Kiss Gabriella, Faludi Béla, Szilágyi Brigitta, Makai Alexandra, Velényi Anita, Ács Pongrác, Tardi Péter, Pallag Adrienn, Bors Viktória, Sekk Patrícia, Járomi Melinda
1 Faculty of Health Sciences, Institute of Physiotherapy and Sport Science, University of Pécs, Pécs, Hungary.
2 Neurology Clinic, University of Pécs Medical School, Pécs, Hungary.
Clin Appl Thromb Hemost. 2019 Jan-Dec;25:1076029619832111. doi: 10.1177/1076029619832111.
Our aim was to measure the venous blood flow velocity (VBFV) in case of hemiparetic patients, after passive and active thromboembolic methods, as well as the consensual effect in the hemiparetic limb following the active venous exercises in the healthy limb. We examined 215 patients, with the median age of 58.0 (55.0-63.0) years. The VBFV was measured with a HADECO BIDOP ES-100 V II type Doppler ultrasound device, using an 8 MHz head, on the femoral vein at the level of the hip joint. For statistical analysis, SPSS version 22 was used. After passive movement, on the hemiparetic side, compared to the value in resting state, the VBFV significantly (12.6; 11.6-13.5 cm/s; P < .001) increased. Following active venous exercises performed on the healthy side, the VBFV significantly (18.0; 15.6-19.6 cm/s; P < .001) increased compared to the value in resting state. Following the active venous exercises performed on the healthy side, the VBFV measured on the hemiparetic side (consensual effect) was significantly (15.1 [14.1-16.5] cm/s; P < .001) higher than the value on the hemiparetic side in resting state. Active and passive mechanical thromboprophylaxis methods can be effective. Movements of the healthy limb significantly increase the VBFV in the inactive limb, and patients can perform it themselves several times a day.

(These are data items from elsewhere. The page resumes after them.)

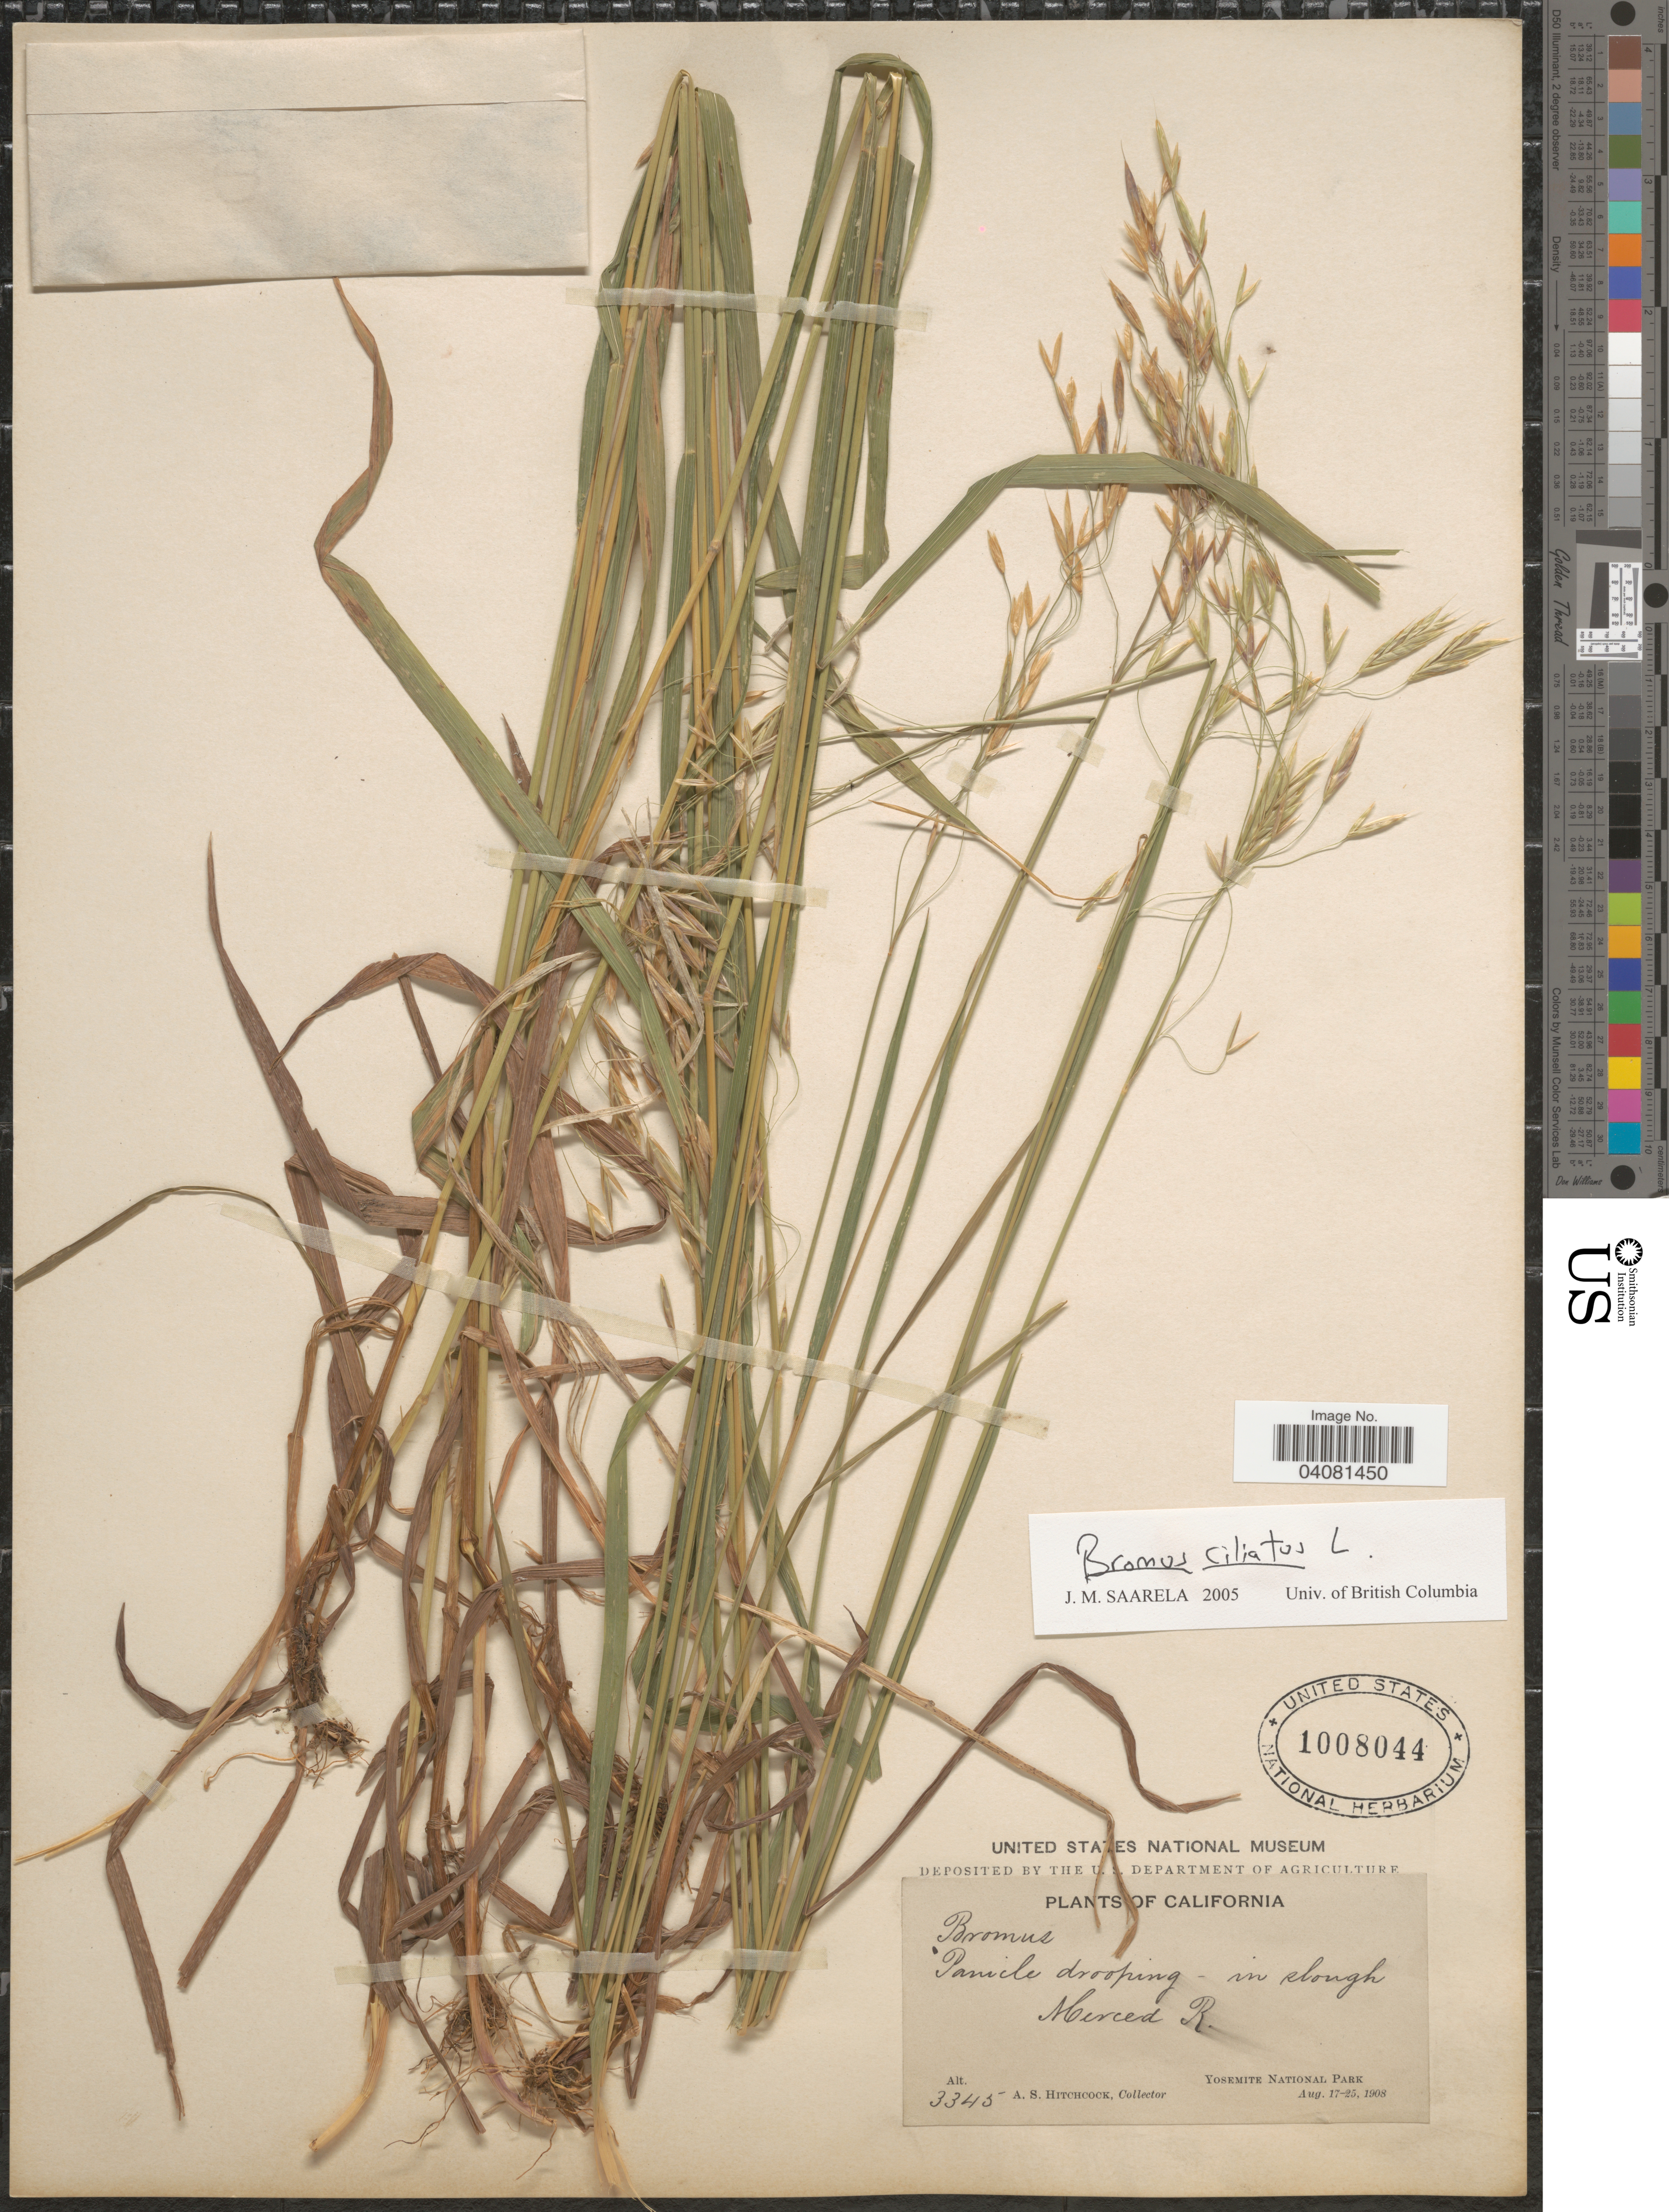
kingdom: Plantae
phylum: Tracheophyta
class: Liliopsida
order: Poales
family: Poaceae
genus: Bromus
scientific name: Bromus ciliatus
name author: L.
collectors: A. S. Hitchcock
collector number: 3345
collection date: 1908-08-17/1908-08-25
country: United States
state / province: California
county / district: Mariposa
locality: In slough Merced R. Yosemite National Park.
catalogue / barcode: US 1008044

我们的目的是测量偏瘫患者在被动和主动血栓栓塞方法后的静脉血流速度(VBFV),以及在健康肢体进行主动静脉锻炼后偏瘫肢体的协同效应。我们检查了215例患者,中位年龄为58.0(55.0 - 63.0)岁。使用HADECO BIDOP ES - 100 V II型多普勒超声设备,配备8MHz探头,在髋关节水平的股静脉处测量VBFV。统计分析使用SPSS 22版。被动运动后,在偏瘫侧,与静息状态下的值相比,VBFV显著增加(12.6;11.6 - 13.5 cm/s;P <.001)。在健康侧进行主动静脉锻炼后,与静息状态下的值相比,VBFV显著增加(18.0;15.6 - 19.6 cm/s;P <.001)。在健康侧进行主动静脉锻炼后,在偏瘫侧测量的VBFV(协同效应)显著高于偏瘫侧静息状态下的值(15.1 [14.1 - 16.5] cm/s;P <.001)。主动和被动机械性血栓预防方法可能有效。健康肢体的运动显著增加了无活动能力肢体的VBFV,并且患者自己每天可以进行几次。